Users and suppliers are now cooperating on both the individual company level and the industry level. The BioPhorum Operations Group (BPOG), which is primarily an end-user group, and the BPSA, which is primarily a supplier group, are now doing some projects together. For example, in two ongoing BPOG-BPSA collaboration efforts regarding supplier change notifications and user requirements, data from surveys taken by participants have been leveraged to better understand the opportunities. These efforts should drive increased use of SUS by creating a more robust understanding of its capabilities. "Presenting a unified message to regulators will help to show that industry has gained understanding of SUS and will alleviate some of the fear of the newness of SUS," suggests Restrepo. The high level strategy was published last October (6), and authors are encouraging readers to provide feedback via e-mail

References

  1. ASME, Bioprocessing Equipment Standard (New York, NY, 2014). 

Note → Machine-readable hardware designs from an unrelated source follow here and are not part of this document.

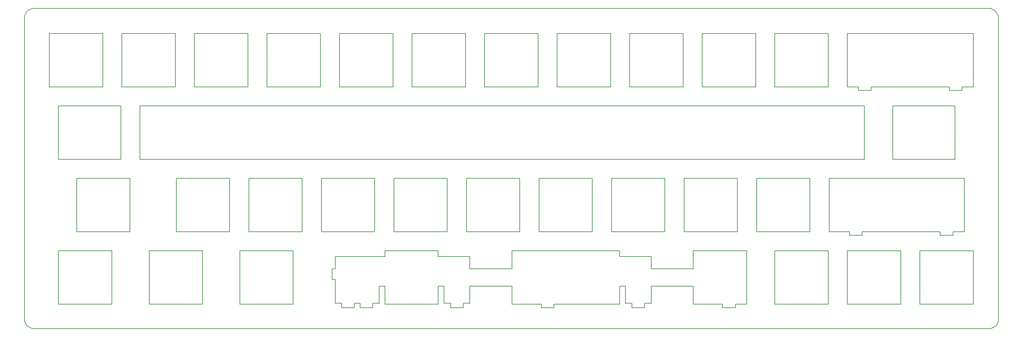
<source format=gbr>
G04 #@! TF.GenerationSoftware,KiCad,Pcbnew,(5.0.2)-1*
G04 #@! TF.CreationDate,2019-05-02T00:05:32-04:00*
G04 #@! TF.ProjectId,switch_plate,73776974-6368-45f7-906c-6174652e6b69,rev?*
G04 #@! TF.SameCoordinates,Original*
G04 #@! TF.FileFunction,Profile,NP*
%FSLAX46Y46*%
G04 Gerber Fmt 4.6, Leading zero omitted, Abs format (unit mm)*
G04 Created by KiCad (PCBNEW (5.0.2)-1) date 5/2/2019 12:05:32 AM*
%MOMM*%
%LPD*%
G01*
G04 APERTURE LIST*
%ADD10C,0.200000*%
%ADD11C,0.150000*%
G04 APERTURE END LIST*
D10*
X173329600Y-94297500D02*
X173329600Y-89598500D01*
X118833900Y-37147500D02*
X118833900Y-23139400D01*
X173329600Y-89598500D02*
X174840900Y-89598500D01*
X132842000Y-37147500D02*
X118833900Y-37147500D01*
X49784000Y-80289400D02*
X63792100Y-80289400D01*
X73583800Y-80289400D02*
X87604600Y-80289400D01*
X25971500Y-80289400D02*
X39979600Y-80289400D01*
X192659000Y-94297500D02*
X200380600Y-94297500D01*
X145034000Y-84988400D02*
X133972300Y-84988400D01*
X181597300Y-81762600D02*
X173329600Y-81762600D01*
X133972300Y-84988400D02*
X133972300Y-81762600D01*
X192659000Y-84988400D02*
X181597300Y-84988400D01*
X156083000Y-94297500D02*
X159042100Y-94297500D01*
X159042100Y-94297500D02*
X173329600Y-94297500D01*
X133972300Y-89598500D02*
X145034000Y-89598500D01*
X25971500Y-94297500D02*
X25971500Y-80289400D01*
X110172500Y-94068900D02*
X110172500Y-89598500D01*
X39979600Y-80289400D02*
X39979600Y-94297500D01*
X181597300Y-89598500D02*
X192659000Y-89598500D01*
X145034000Y-80289400D02*
X145034000Y-84988400D01*
X125704600Y-81762600D02*
X125704600Y-80289400D01*
X181597300Y-94068900D02*
X181597300Y-89598500D01*
X125704600Y-80289400D02*
X111696500Y-80289400D01*
X181597300Y-84988400D02*
X181597300Y-81762600D01*
X111696500Y-89598500D02*
X111696500Y-94297500D01*
X108458000Y-94068900D02*
X110172500Y-94068900D01*
X97828100Y-84988400D02*
X97828100Y-87807800D01*
X133972300Y-94068900D02*
X133972300Y-89598500D01*
X125704600Y-94297500D02*
X125704600Y-89598500D01*
X111696500Y-94297500D02*
X125704600Y-94297500D01*
X127215900Y-89598500D02*
X127215900Y-94068900D01*
X110172500Y-89598500D02*
X111696500Y-89598500D01*
X132257800Y-94068900D02*
X133972300Y-94068900D01*
X127215900Y-94068900D02*
X128943100Y-94068900D01*
X98653600Y-81762600D02*
X98653600Y-84988400D01*
X111696500Y-81762600D02*
X98653600Y-81762600D01*
X145034000Y-89598500D02*
X145034000Y-94297500D01*
X97828100Y-87807800D02*
X98653600Y-87807800D01*
X103695500Y-94068900D02*
X105143300Y-94068900D01*
X114071400Y-61239400D02*
X128079500Y-61239400D01*
X109029500Y-61239400D02*
X109029500Y-75260200D01*
X257530600Y-76225400D02*
X260845300Y-76225400D01*
X185229500Y-75247500D02*
X171221400Y-75247500D01*
X247142000Y-80289400D02*
X247142000Y-94297500D01*
X111696500Y-80289400D02*
X111696500Y-81762600D01*
X166179500Y-75247500D02*
X152171400Y-75247500D01*
X30734000Y-61239400D02*
X44742100Y-61239400D01*
X125704600Y-89598500D02*
X127215900Y-89598500D01*
X98653600Y-84988400D02*
X97828100Y-84988400D01*
X237045500Y-75247500D02*
X257530600Y-75247500D01*
X228371400Y-61239400D02*
X228371400Y-75247500D01*
X95021400Y-75247500D02*
X95021400Y-61239400D01*
X56921400Y-75247500D02*
X56921400Y-61239400D01*
X98653600Y-87807800D02*
X98653600Y-94068900D01*
X257530600Y-75247500D02*
X257530600Y-76225400D01*
X147129500Y-61239400D02*
X147129500Y-75247500D01*
X114071400Y-75247500D02*
X114071400Y-61239400D01*
X147129500Y-75247500D02*
X133121400Y-75247500D01*
X98653600Y-94068900D02*
X100380800Y-94068900D01*
X145034000Y-94297500D02*
X152768300Y-94297500D01*
X95021400Y-61239400D02*
X109029500Y-61239400D01*
X223329500Y-61239400D02*
X223329500Y-75247500D01*
X233730800Y-76225400D02*
X237045500Y-76225400D01*
X75971400Y-61239400D02*
X89979500Y-61239400D01*
X263817100Y-75247500D02*
X263817100Y-61239400D01*
X89979500Y-61239400D02*
X89979500Y-75247500D01*
X128079500Y-61239400D02*
X128079500Y-75247500D01*
X233730800Y-75247500D02*
X233730800Y-76225400D01*
X133121400Y-61239400D02*
X147129500Y-61239400D01*
X44742100Y-61239400D02*
X44742100Y-75247500D01*
X128079500Y-75247500D02*
X114071400Y-75247500D01*
X42354500Y-56197500D02*
X25971500Y-56197500D01*
X70929500Y-61239400D02*
X70929500Y-75247500D01*
X252183900Y-80289400D02*
X266192000Y-80289400D01*
X75971400Y-75247500D02*
X75971400Y-61239400D01*
X214083900Y-94297500D02*
X214083900Y-80289400D01*
X260845300Y-75247500D02*
X263817100Y-75247500D01*
X237045500Y-76225400D02*
X237045500Y-75247500D01*
X247142000Y-94297500D02*
X233133900Y-94297500D01*
X228371400Y-75247500D02*
X233730800Y-75247500D01*
X42354500Y-42189400D02*
X42354500Y-56197500D01*
X233133900Y-80289400D02*
X247142000Y-80289400D01*
X133121400Y-75247500D02*
X133121400Y-61239400D01*
X89979500Y-75247500D02*
X75971400Y-75247500D01*
X152171400Y-75247500D02*
X152171400Y-61239400D01*
X152171400Y-61239400D02*
X166179500Y-61239400D01*
X223329500Y-75247500D02*
X209321400Y-75247500D01*
X190271400Y-75247500D02*
X190271400Y-61239400D01*
X171221400Y-75247500D02*
X171221400Y-61239400D01*
X171221400Y-61239400D02*
X185229500Y-61239400D01*
X204279500Y-75247500D02*
X190271400Y-75247500D01*
X252183900Y-94297500D02*
X252183900Y-80289400D01*
X56921400Y-61239400D02*
X70929500Y-61239400D01*
X233133900Y-94297500D02*
X233133900Y-80289400D01*
X30721300Y-75247500D02*
X30734000Y-61239400D01*
X204279500Y-61239400D02*
X204279500Y-75247500D01*
X209321400Y-61239400D02*
X223329500Y-61239400D01*
X263817100Y-61239400D02*
X228371400Y-61239400D01*
X109029500Y-75260200D02*
X95021400Y-75247500D01*
X185229500Y-61239400D02*
X185229500Y-75247500D01*
X209321400Y-75247500D02*
X209308700Y-61239400D01*
X44742100Y-75247500D02*
X30721300Y-75247500D01*
X266192000Y-80289400D02*
X266192000Y-94297500D01*
X266192000Y-94297500D02*
X252183900Y-94297500D01*
X260845300Y-76225400D02*
X260845300Y-75247500D01*
X25971500Y-42189400D02*
X42354500Y-42189400D01*
X70929500Y-75247500D02*
X56921400Y-75247500D01*
X166179500Y-61239400D02*
X166179500Y-75247500D01*
X190271400Y-61239400D02*
X204279500Y-61239400D01*
X179882800Y-94068900D02*
X181597300Y-94068900D01*
X174840900Y-94068900D02*
X176568100Y-94068900D01*
X63792100Y-80289400D02*
X63792100Y-94297500D01*
X49784000Y-94297500D02*
X49784000Y-80289400D01*
X228092000Y-80289400D02*
X228092000Y-94297500D01*
X214083900Y-80289400D02*
X228092000Y-80289400D01*
X228092000Y-94297500D02*
X214083900Y-94297500D01*
X87604600Y-94297500D02*
X73583800Y-94297500D01*
X39979600Y-94297500D02*
X25971500Y-94297500D01*
X174840900Y-89598500D02*
X174840900Y-94068900D01*
X73583800Y-94297500D02*
X73583800Y-80289400D01*
X173329600Y-80289400D02*
X159131000Y-80289400D01*
X159131000Y-80289400D02*
X145034000Y-80289400D01*
X87604600Y-80289400D02*
X87604600Y-94297500D01*
X133972300Y-81762600D02*
X125704600Y-81762600D01*
X192659000Y-80289400D02*
X192659000Y-84988400D01*
X173329600Y-81762600D02*
X173329600Y-80289400D01*
X63792100Y-94297500D02*
X49784000Y-94297500D01*
X192659000Y-89598500D02*
X192659000Y-94297500D01*
X137883900Y-37147500D02*
X137883900Y-23139400D01*
X261429500Y-56197500D02*
X245046500Y-56197500D01*
X261429500Y-42189400D02*
X261429500Y-56197500D01*
X61683900Y-23139400D02*
X75692000Y-23139400D01*
X245046500Y-56197500D02*
X245046500Y-42189400D01*
X47396400Y-56197500D02*
X47396400Y-42189400D01*
X47396400Y-42189400D02*
X212521800Y-42189400D01*
X237617000Y-42189400D02*
X237617000Y-56197500D01*
X237617000Y-56197500D02*
X214236300Y-56197500D01*
X203695300Y-94297500D02*
X206667100Y-94297500D01*
X175983900Y-37147500D02*
X175983900Y-23139400D01*
X212521800Y-42189400D02*
X237617000Y-42189400D01*
X259918200Y-37147500D02*
X259918200Y-38112700D01*
X214236300Y-56197500D02*
X47396400Y-56197500D01*
X25971500Y-56197500D02*
X25971500Y-42189400D01*
X206667100Y-94297500D02*
X206667100Y-80289400D01*
X137883900Y-23139400D02*
X151892000Y-23139400D01*
X206667100Y-80289400D02*
X192659000Y-80289400D01*
X245046500Y-42189400D02*
X261429500Y-42189400D01*
X113792000Y-37147500D02*
X99783900Y-37147500D01*
X42633900Y-23139400D02*
X56642000Y-23139400D01*
X132842000Y-23139400D02*
X132842000Y-37147500D01*
X80733900Y-37147500D02*
X80733900Y-23139400D01*
X56642000Y-37147500D02*
X42633900Y-37147500D01*
X209042000Y-23139400D02*
X209042000Y-37147500D01*
X151892000Y-37147500D02*
X137883900Y-37147500D01*
X170942000Y-23139400D02*
X170942000Y-37147500D01*
X151892000Y-23139400D02*
X151892000Y-37147500D01*
X239420400Y-38112700D02*
X239420400Y-37147500D01*
X80733900Y-23139400D02*
X94742000Y-23139400D01*
X75692000Y-37147500D02*
X61683900Y-37147500D01*
X170942000Y-37147500D02*
X156933900Y-37147500D01*
X42633900Y-37147500D02*
X42633900Y-23139400D01*
X236118400Y-38112700D02*
X239420400Y-38112700D01*
X23596600Y-37134800D02*
X23596600Y-23139400D01*
X156933900Y-37147500D02*
X156933900Y-23139400D01*
X266192000Y-37147500D02*
X266192000Y-23139400D01*
X61683900Y-37147500D02*
X61683900Y-23139400D01*
X94742000Y-23139400D02*
X94742000Y-37147500D01*
X189992000Y-23139400D02*
X189992000Y-37147500D01*
X156933900Y-23139400D02*
X170942000Y-23139400D01*
X37592000Y-23139400D02*
X37592000Y-37147500D01*
X195033900Y-23139400D02*
X209042000Y-23139400D01*
X266192000Y-23139400D02*
X233133900Y-23139400D01*
X233133900Y-37147500D02*
X236118400Y-37147500D01*
X99783900Y-37147500D02*
X99783900Y-23139400D01*
X37592000Y-37147500D02*
X23596600Y-37134800D01*
X23596600Y-23139400D02*
X37592000Y-23139400D01*
X259918200Y-38112700D02*
X263220200Y-38112700D01*
X233121200Y-23139400D02*
X233133900Y-37147500D01*
X236118400Y-37147500D02*
X236118400Y-38112700D01*
X118833900Y-23139400D02*
X132842000Y-23139400D01*
X239420400Y-37147500D02*
X259918200Y-37147500D01*
X263220200Y-37147500D02*
X266192000Y-37147500D01*
X214083900Y-23139400D02*
X228092000Y-23139400D01*
X228092000Y-23139400D02*
X228092000Y-37147500D01*
X209042000Y-37147500D02*
X195033900Y-37147500D01*
X175983900Y-23139400D02*
X189992000Y-23139400D01*
X75692000Y-23139400D02*
X75692000Y-37147500D01*
X189992000Y-37147500D02*
X175983900Y-37147500D01*
X94742000Y-37147500D02*
X80733900Y-37147500D01*
X228092000Y-37147500D02*
X214083900Y-37147500D01*
X99783900Y-23139400D02*
X113792000Y-23139400D01*
X214083900Y-37147500D02*
X214083900Y-23139400D01*
X56642000Y-23139400D02*
X56642000Y-37147500D01*
X113792000Y-23139400D02*
X113792000Y-37147500D01*
X263220200Y-38112700D02*
X263220200Y-37147500D01*
X195033900Y-37147500D02*
X195033900Y-23139400D01*
X128943100Y-94068900D02*
X128943100Y-95275400D01*
X128943100Y-95275400D02*
X132257800Y-95275400D01*
X105143300Y-94068900D02*
X105143300Y-95275400D01*
X132257800Y-95275400D02*
X132257800Y-94068900D01*
X100380800Y-95275400D02*
X103695500Y-95275400D01*
X105143300Y-95275400D02*
X108458000Y-95275400D01*
X103695500Y-95275400D02*
X103695500Y-94068900D01*
X100380800Y-94068900D02*
X100380800Y-95275400D01*
X108458000Y-95275400D02*
X108458000Y-94068900D01*
X156083000Y-95275400D02*
X156083000Y-94297500D01*
X203695300Y-95275400D02*
X203695300Y-94297500D01*
X152768300Y-95275400D02*
X156083000Y-95275400D01*
X152768300Y-94297500D02*
X152768300Y-95275400D01*
X176568100Y-95275400D02*
X179882800Y-95275400D01*
X200380600Y-94297500D02*
X200380600Y-95275400D01*
X200380600Y-95275400D02*
X203695300Y-95275400D01*
X179882800Y-95275400D02*
X179882800Y-94068900D01*
X176568100Y-94068900D02*
X176568100Y-95275400D01*
D11*
X17716500Y-100076000D02*
X17081500Y-98806000D01*
X19050000Y-100774500D02*
X17716500Y-100076000D01*
X272224500Y-100012500D02*
X272796000Y-98856800D01*
X270764000Y-100774500D02*
X272224500Y-100012500D01*
X272097500Y-17272000D02*
X272796000Y-18542000D01*
X270764000Y-16510000D02*
X272097500Y-17272000D01*
X17716500Y-17208500D02*
X19050000Y-16510000D01*
X17081500Y-18542000D02*
X17716500Y-17208500D01*
X17081500Y-98806000D02*
X17081500Y-18542000D01*
X270764000Y-100774500D02*
X19050000Y-100774500D01*
X272796000Y-18542000D02*
X272796000Y-98856800D01*
X19050000Y-16510000D02*
X270764000Y-16510000D01*
M02*

</source>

  2. BPSA, "Single-Use Manufacturing Component Quality Test Matrices Guide," http://www.bpsalliance.org/wp-content/uploads/2015/11/BPSA_Component_Quality_Test_Matrices_FINAL_November_2015.xlsx, accessed Nov. 20, 2015.
  3. S. Restrepo, "Development of Standard Tools for Risk Assessment Evaluation Related to Single-Use Technologies," presentation at the ISPE Annual Meeting (Philadelphia, PA, 2015).
  4. C. Smalley, "Single Use Systems-Why the New Kids on the Block Need to Prove Themselves," presentation at the ISPE Annual Meeting (Philadelphia, PA, 2015).
  5. M. Belattar, "How to Make E&L from an Unidentified Risk to a Managed Risk,” presentation at the ISPE Annual Meeting (Philadelphia, PA, 2015).
  6. T. White and K. Ott, BioProcess Intl. 13 (9) 24-29 (2015).